(Photo) A woman selling Chinese-made sausages on the streets in front of a downtown Pyongyang apartment building. Photographed in the Peony District in July 2011 by Koo Kwang-ho (ASIAPRESS)

On August 6, the exchange value of the North Korean won took a massive dive. According to a survey of various cities in the northern region of the country, the won’s value, in comparison to the US dollar, fell by 9.92% and, in comparison with the Chinese yuan, fell by 9.15% since the last survey, which was conducted on July 17,

The direct cause is the rise of the US dollar in the international foreign exchange market. However, the North Korean won took a comparatively greater hit than other currencies. This could be due to the impact of the economic sanctions but more time is needed for observations to know for certain.

According to the survey taken on August 6, the price for 1 Chinese yuan is 1,350 North Korean won and the price for 1 US dollar is 9,643 won.

◆ Markets not in chaos

An ASIAPRESS reporting partner was asked how the Chinese yuan is currently being used at markets.

Q. If the Chinese yuan rises, the price of the products goes up as well. Has this caused chaos at the markets?

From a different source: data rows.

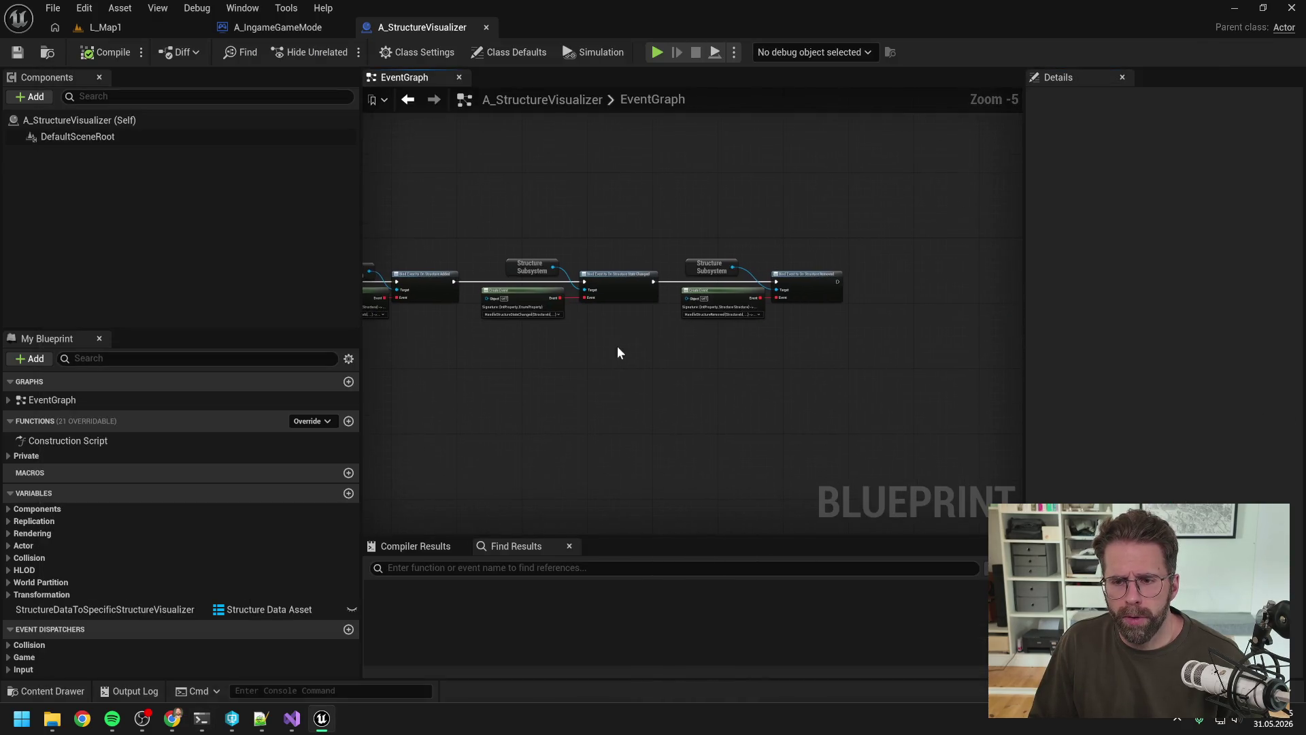
pyautogui.scroll(3, 863, 296)
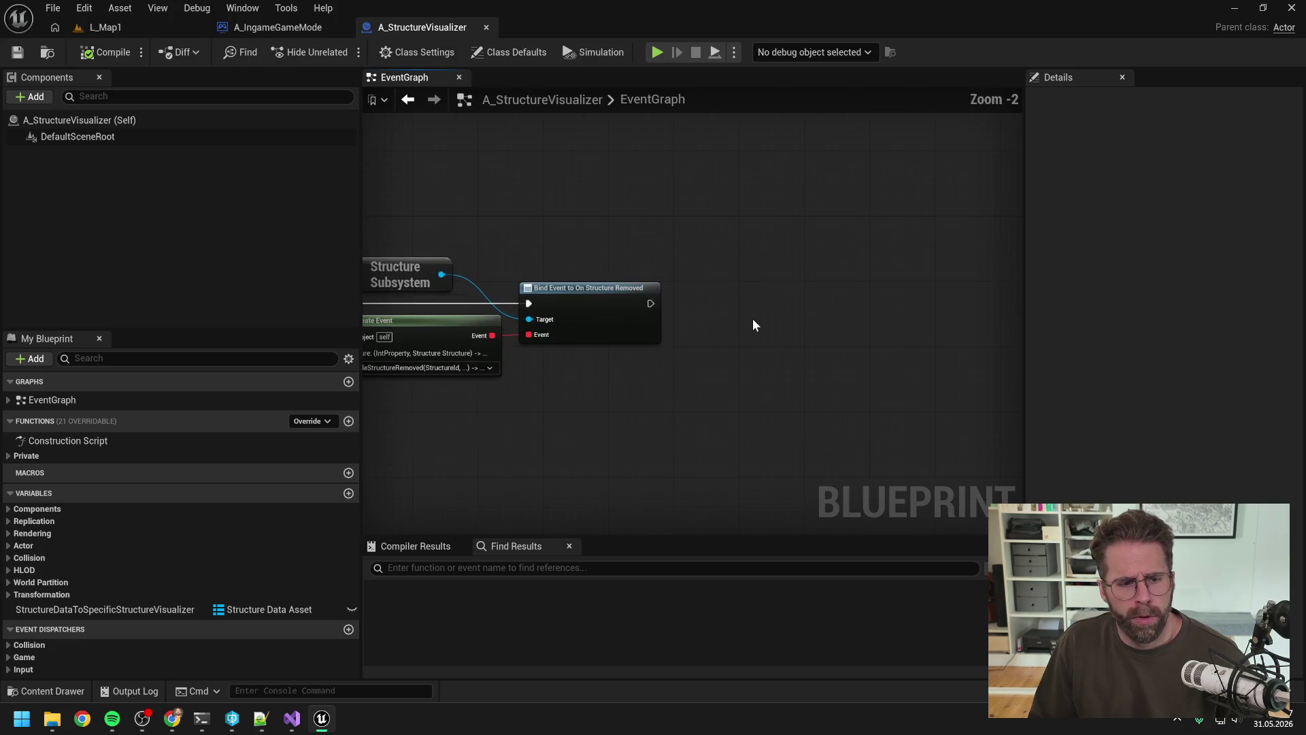
pyautogui.click(9, 457)
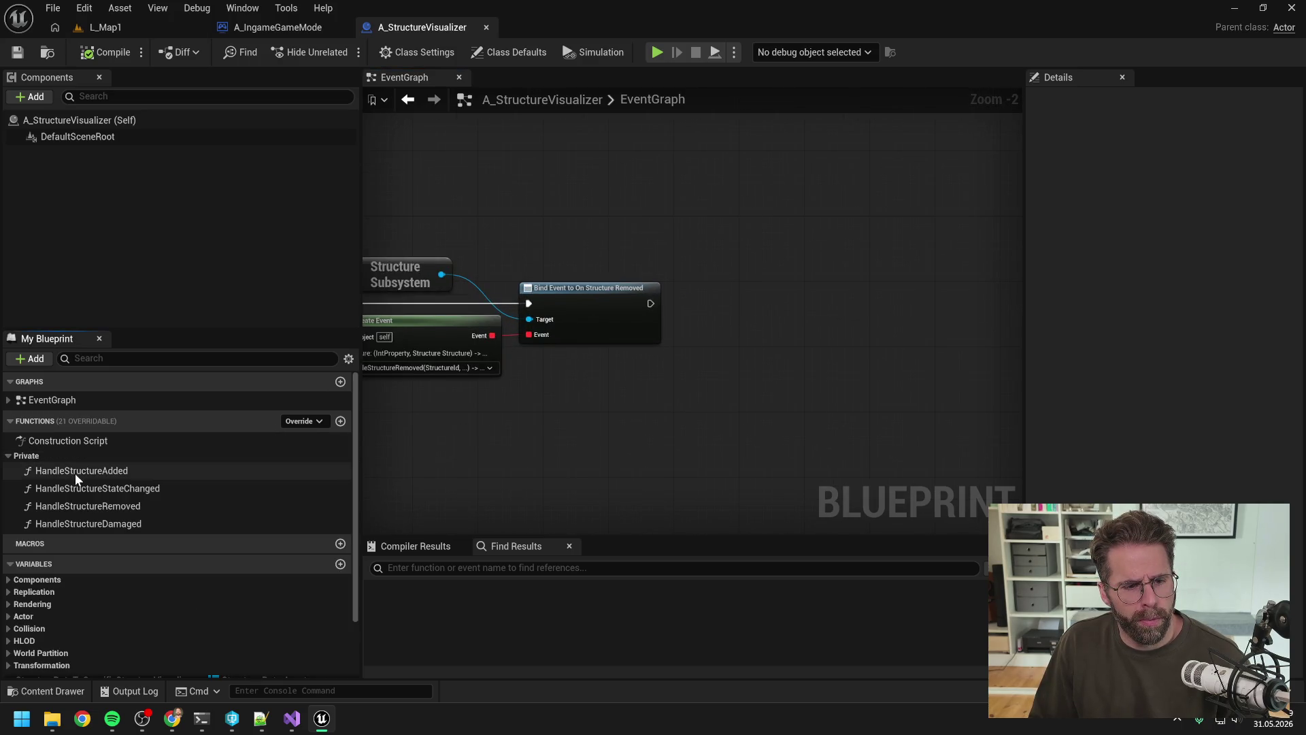
pyautogui.doubleClick(41, 471)
# Zoom and pan through HandleStructureAdded's spawning logic, then go back to the EventGraph.
pyautogui.scroll(6, 528, 296)
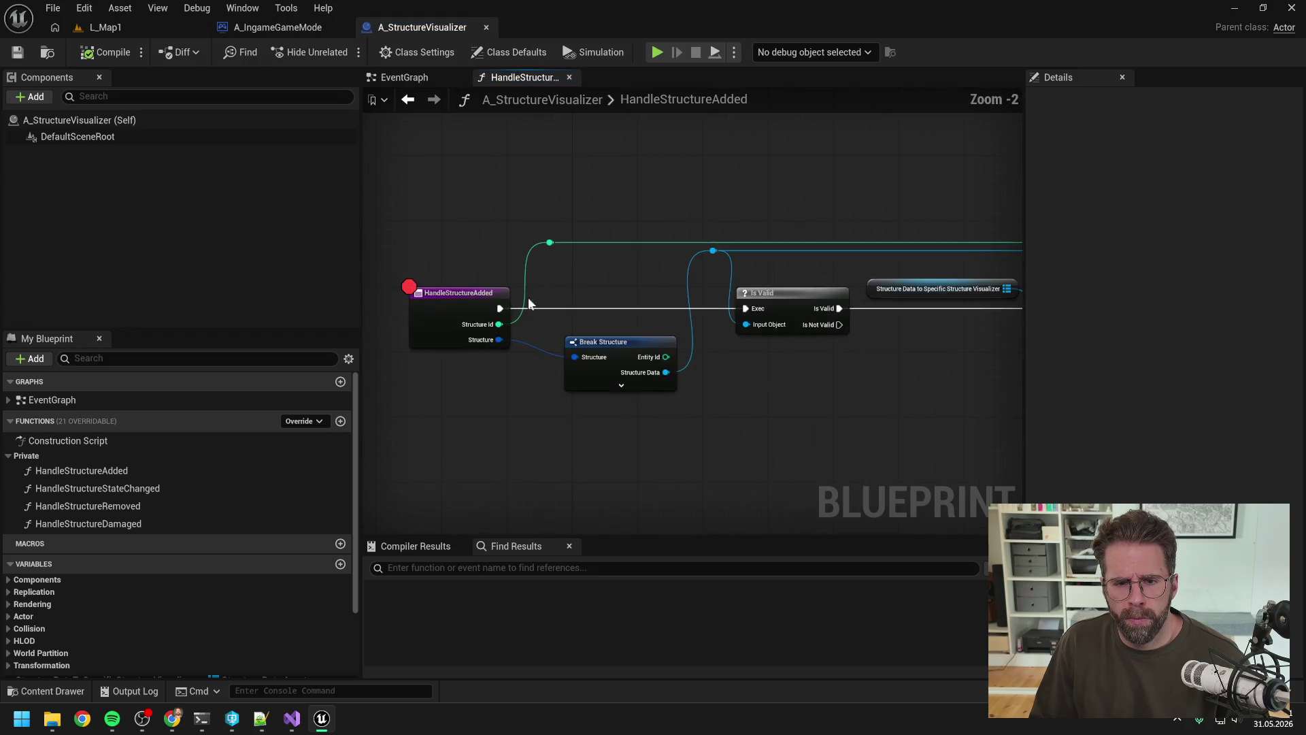
pyautogui.scroll(-6, 598, 305)
pyautogui.scroll(2, 823, 308)
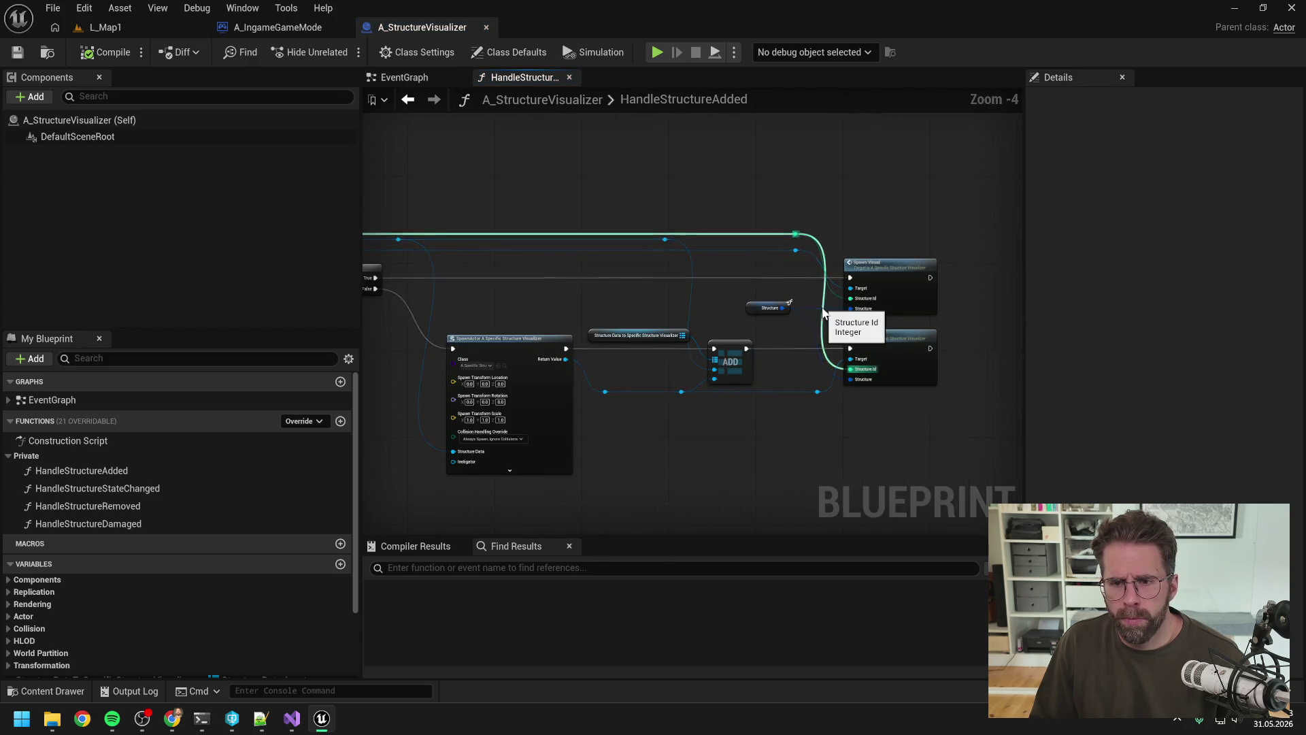
pyautogui.scroll(-2, 602, 376)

A. There is no chaos whatsoever at the markets. The currency traders check the latest Pyongyang market prices at 10 a.m. each morning to determine the exchange rates.

More than 90% of the money currently used at markets is Chinese yuan. Possibly the only ones using North Korean won are the old ladies selling sunflower seeds or pine nuts on the outskirts of the market. These days, even tofu is being sold in Chinese yuan. If a customer only has North Korean won, however, the vendor will accept the cash before going to exchange it for Chinese yuan that same day.

Q. Before, there was a crackdown on using foreign currency...what about these days?

A. There has always been a crackdown, but it’s fine so long as you’re not caught. Merchants don’t use North Korean money but they always keep some in their wallets. It’s just to show officers, in case they’re cracking down on it. They keep their Chinese money in another pocket.

Q. Are there a lot of complaints from people who don’t feel comfortable spending North Korean money at the market?

A. Until about 2 years ago, some people would report merchants who refused to take North Korean money to the market management office. Nowadays, however, nobody does that. Everyone, of course, now brings Chinese money with them to the market.